In February 2021, for example, Freshly expanded its operations by opening a 134,000-square-foot distribution center in Austell, Georgia in a bid to support its pandemic-driven growth. At that time, Freshly was reportedly delivering over a million meals per week. As the company shuts down, hundreds of employees have been laid off, including 454 workers in its Howard County, Maryland distribution center and 329 workers in its southwest Phoenix warehouse.  

Similarly, HelloFresh has been growing its fleet of distribution centers in recent years. However, in October HelloFresh said it was closing down its Richmond, California facility, which left 600 workers without a job. 

“Given the outdated state of the facility, HelloFresh will focus its efforts on its newer, more efficient sites and shift the production of EveryPlate to our other distribution centers,” HelloFresh previously told Modern Retail. Data from Bloomberg Second Measure estimates that HelloFresh accounts for 69% of the total U.S. meal kit market. In its most recent earnings, the company saw a 31.4% rise in year-over-year revenue, but its adjusted EBITDA declined by 10%. The company attributed this profit drop to its marketing costs growing as it attemped to retain customers.

“They work well in a perfect environment,” Ben Wynkoop, global industry strategist for grocery and convenience at Blue Yonder, said. “They work well when there are no challenges, but when you have supply chain disruption when you have shifting of consumer behavior, I don’t know that they’re built as quickly to shift.”

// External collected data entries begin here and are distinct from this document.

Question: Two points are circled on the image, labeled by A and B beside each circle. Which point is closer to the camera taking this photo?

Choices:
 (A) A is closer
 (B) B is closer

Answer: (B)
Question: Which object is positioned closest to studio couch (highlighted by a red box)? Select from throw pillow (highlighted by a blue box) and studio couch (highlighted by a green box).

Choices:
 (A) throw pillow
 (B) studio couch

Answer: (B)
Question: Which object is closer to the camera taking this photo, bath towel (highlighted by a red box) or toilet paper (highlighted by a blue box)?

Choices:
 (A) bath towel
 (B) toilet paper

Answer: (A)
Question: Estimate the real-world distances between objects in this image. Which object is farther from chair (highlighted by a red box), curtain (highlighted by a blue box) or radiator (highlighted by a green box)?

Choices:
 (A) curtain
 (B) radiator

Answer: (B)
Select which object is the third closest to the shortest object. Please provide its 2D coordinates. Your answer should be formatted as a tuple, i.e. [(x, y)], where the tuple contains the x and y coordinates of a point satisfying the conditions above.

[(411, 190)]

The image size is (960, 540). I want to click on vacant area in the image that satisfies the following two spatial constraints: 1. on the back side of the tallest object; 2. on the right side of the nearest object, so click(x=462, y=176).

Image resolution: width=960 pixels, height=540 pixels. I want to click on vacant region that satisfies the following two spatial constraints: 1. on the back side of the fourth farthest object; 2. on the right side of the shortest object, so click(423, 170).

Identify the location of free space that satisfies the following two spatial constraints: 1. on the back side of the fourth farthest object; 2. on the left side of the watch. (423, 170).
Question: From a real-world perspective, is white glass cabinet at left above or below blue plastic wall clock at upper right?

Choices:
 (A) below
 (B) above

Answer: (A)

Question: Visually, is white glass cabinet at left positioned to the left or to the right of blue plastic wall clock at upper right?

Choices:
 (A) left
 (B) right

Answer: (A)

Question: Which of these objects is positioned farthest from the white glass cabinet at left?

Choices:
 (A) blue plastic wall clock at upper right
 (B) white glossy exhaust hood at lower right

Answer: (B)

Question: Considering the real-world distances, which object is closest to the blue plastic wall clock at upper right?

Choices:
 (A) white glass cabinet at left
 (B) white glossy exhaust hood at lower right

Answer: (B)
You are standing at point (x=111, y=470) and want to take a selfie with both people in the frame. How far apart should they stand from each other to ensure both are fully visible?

Just days before Blue Apron announced the delisting warning from the NYSE, the company said it was going to cut spending and lay off 10% of its corporate workers. Blue Apron said it plans to make reductions valued at about $50 million in 2023. Its shares have declined roughly 90% this year. 

The investments grocers have made in the meal solutions category have also taken consumers’ spending dollars away from meal kits, said Ross Cloyd, director of grocery retail insights for Kantar. Kroger’s meal kit and food delivery company Home Chef exceeded $1 billion in annual sales back in 2021. “The grocery industry now has these new destination areas where it’s convenient for the shopper,” Cloyd said. He added that meal kits often struggle to provide the level of convenience that grocery stores do.

Wynkoop said that many of these meal kit companies are essentially “tech companies playing in the food service space.” He added that although these companies are very knowledgeable in tech, supply chain knowledge has proven to be crucial over the last few years, especially since they’re dealing with perishable items and food shortages. 

Indeed, knowledge of the food industry is critical. Daily Harvest said in August that it was cutting 15% of its workforce shortly after its French Lentil and Leek Crumbles caused almost 100 hospitalizations. Despite the food recall crisis, the company reportedly blamed the economic conditions for the layoffs.